In tourism, the ramifications have been profound. Since the turn of the century, Zimbabwe’s tourist industry has been grappling with a decline in arrivals and room occupancies. The once-thriving tourist destinations have witnessed a sobering drop in visitors. A considerable portion of these international tourists were high spenders, accounting for 27 percent of all travellers before the sanctions took hold in 1999. Now, these high-value visitors represent a mere 14 percent of Zimbabwe’s tourist demographic.
Sanctions have sounded the death knell for resort towns like Kariba, once active with life and effervescence. Today, these towns, once havens of leisure, stand as silent witnesses to the dwindling numbers of visitors.
The repercussions extend beyond tourist arrivals; they have triggered a web of consequences. As Zimbabwe gained notoriety in the global context due to these sanctions, travellers found it challenging to secure travel insurance from their home countries. Many insurance companies labelled Zimbabwe as an unsafe destination, and potential visitors were discouraged by the perception of risk. The issuance of travel warnings by Zimbabwe’s key source markets, including the US, UK, Germany, and Australia, further fuelled these negative perceptions. This approach disregarded the United Nations World Tourism Code of Ethics, which encourages engagement with the country in question and clear indication of the specific areas affected by the advisory.
Investments in Zimbabwe’s burgeoning tourism sector have also borne the brunt of these illegal sanctions. The Office of Foreign Assets Control (OFAC) in the United States closely scrutinises international financial transactions destined for Zimbabwe. This stringent oversight has deterred investors, hampering the growth and development of the tourism industry.
Furthermore, sanctions have reached into various facets of Zimbabwe’s economy, including the country’s ability to secure international loans and credit facilities from major financial institutions like the International Monetary Fund (IMF) and the World Bank.
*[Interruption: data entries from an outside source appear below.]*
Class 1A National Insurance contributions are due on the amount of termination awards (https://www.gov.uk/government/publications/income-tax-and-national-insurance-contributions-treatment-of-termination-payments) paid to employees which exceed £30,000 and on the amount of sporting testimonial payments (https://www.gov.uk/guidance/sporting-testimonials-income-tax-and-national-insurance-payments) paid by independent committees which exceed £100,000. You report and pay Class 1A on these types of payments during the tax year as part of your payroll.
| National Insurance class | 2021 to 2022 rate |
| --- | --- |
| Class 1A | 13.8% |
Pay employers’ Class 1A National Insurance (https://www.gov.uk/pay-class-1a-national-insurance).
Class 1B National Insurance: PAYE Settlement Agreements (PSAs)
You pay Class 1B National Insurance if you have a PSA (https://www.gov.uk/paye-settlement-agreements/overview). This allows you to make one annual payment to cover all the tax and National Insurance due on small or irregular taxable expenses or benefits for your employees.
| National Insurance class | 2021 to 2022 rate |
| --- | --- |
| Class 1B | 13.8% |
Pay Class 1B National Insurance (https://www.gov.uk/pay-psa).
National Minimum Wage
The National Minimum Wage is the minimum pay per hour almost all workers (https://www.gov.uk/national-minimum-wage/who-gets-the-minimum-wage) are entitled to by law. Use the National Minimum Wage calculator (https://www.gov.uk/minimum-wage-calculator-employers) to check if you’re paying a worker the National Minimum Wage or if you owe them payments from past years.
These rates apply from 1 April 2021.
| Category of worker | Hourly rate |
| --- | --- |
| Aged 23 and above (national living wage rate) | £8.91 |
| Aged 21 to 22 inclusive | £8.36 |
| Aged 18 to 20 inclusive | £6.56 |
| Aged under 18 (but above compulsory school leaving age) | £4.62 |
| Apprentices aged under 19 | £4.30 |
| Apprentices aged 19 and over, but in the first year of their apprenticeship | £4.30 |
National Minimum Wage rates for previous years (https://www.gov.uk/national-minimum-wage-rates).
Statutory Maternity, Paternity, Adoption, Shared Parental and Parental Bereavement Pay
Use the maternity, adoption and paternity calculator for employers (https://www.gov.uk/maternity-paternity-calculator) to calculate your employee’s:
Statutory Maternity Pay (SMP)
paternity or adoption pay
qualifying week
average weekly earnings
This dearth of foreign currency has stymied the importation of goods and services, adding to the already considerable challenges faced by the nation.
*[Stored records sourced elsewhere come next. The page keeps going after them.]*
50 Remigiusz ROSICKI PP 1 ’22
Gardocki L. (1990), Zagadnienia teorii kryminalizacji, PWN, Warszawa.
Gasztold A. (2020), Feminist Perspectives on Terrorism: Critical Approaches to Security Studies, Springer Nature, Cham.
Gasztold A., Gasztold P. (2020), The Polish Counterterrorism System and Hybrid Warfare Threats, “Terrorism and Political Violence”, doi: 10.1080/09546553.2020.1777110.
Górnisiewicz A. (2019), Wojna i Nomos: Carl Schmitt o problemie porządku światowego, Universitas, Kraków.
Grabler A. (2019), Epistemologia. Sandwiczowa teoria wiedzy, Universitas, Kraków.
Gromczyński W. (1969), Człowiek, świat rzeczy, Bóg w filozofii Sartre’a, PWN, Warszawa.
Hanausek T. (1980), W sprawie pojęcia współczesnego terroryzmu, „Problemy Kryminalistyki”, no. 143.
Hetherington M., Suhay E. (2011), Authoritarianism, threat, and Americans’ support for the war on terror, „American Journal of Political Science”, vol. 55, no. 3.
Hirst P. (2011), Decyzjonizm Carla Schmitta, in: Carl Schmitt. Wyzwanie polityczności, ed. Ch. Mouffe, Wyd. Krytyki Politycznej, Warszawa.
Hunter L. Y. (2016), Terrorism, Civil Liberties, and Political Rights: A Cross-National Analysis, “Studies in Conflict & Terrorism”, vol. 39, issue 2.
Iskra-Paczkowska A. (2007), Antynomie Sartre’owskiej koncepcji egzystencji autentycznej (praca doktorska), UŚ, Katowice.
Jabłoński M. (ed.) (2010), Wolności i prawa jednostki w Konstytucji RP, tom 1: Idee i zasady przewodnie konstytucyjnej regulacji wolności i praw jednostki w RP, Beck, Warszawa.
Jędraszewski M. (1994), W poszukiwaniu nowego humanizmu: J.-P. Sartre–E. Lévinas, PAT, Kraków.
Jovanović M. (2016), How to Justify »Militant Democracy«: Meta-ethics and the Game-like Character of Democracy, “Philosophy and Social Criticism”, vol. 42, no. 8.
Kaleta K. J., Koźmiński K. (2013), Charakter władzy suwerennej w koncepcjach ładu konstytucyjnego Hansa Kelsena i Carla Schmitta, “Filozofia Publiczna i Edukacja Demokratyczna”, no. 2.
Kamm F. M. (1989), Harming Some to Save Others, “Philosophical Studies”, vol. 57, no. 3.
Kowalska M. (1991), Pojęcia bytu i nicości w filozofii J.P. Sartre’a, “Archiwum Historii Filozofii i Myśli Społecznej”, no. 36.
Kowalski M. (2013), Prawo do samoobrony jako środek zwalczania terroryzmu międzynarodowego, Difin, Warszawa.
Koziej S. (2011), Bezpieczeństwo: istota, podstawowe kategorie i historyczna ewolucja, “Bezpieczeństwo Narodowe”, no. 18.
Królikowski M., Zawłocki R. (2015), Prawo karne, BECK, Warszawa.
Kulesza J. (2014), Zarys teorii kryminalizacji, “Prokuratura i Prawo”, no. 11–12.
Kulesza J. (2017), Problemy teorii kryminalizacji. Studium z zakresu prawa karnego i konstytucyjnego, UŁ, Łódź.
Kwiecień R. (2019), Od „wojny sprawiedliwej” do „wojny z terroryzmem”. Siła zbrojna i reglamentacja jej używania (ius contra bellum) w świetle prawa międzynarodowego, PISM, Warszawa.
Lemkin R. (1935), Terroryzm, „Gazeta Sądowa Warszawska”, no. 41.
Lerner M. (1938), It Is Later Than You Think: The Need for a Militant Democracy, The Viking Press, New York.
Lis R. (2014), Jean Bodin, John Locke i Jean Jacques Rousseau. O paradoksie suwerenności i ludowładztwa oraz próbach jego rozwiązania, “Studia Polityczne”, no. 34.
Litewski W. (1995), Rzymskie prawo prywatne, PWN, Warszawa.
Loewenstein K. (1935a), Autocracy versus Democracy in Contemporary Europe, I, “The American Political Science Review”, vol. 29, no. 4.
Moreover, accessibility for tourists has been compromised as sanctions have caused a sharp decline in direct flights to Zimbabwe. In the years leading up to 1999, Zimbabwe was a hub for approximately 42 regional and international airlines. However, the imposition of sanctions triggered a substantial drop in direct flights, making it more challenging for tourists to reach this attractive destination.
Zimbabwe’s tourism and investment sectors, once the lifeblood of its economy, are left grappling with the shadows cast by these sanctions. The potential for growth and prosperity remains, but it’s a potential that can only truly be realised when these obstacles are removed, allowing the nation to once again shine on the global stage.